(WORK TO COMPLETE) Across the entries below, how many lines contain the word "dollars"? Give the number alone.

(Data items)
*** Block opens ***

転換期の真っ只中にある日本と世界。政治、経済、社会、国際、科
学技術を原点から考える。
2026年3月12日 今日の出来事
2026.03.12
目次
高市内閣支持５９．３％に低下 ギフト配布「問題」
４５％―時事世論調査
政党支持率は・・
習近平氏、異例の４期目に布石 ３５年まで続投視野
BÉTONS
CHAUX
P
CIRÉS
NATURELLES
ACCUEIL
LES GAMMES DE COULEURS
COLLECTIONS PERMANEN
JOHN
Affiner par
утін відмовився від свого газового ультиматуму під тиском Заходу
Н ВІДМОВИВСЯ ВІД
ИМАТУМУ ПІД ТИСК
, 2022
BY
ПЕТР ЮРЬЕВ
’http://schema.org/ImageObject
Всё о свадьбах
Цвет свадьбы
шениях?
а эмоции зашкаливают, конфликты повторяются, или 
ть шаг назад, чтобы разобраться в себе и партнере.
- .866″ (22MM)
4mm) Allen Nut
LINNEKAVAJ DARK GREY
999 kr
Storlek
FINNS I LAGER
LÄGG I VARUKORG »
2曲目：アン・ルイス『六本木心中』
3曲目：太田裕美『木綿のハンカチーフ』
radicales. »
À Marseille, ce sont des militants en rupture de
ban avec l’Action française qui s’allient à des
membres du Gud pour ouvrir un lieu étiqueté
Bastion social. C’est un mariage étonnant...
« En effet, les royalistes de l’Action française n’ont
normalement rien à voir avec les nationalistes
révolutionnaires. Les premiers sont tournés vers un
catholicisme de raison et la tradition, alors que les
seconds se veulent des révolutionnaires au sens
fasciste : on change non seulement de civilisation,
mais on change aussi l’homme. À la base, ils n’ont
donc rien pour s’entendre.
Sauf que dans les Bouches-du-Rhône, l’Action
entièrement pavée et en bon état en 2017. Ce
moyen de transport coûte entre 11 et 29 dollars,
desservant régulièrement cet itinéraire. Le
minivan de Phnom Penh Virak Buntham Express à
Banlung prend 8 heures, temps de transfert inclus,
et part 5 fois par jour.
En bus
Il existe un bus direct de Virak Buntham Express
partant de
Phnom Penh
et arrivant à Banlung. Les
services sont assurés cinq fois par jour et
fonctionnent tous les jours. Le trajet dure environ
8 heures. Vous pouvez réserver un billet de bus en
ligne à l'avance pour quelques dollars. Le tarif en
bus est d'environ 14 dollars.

*** Block closes ***

(SOLUTION TO THE PROBLEM) 3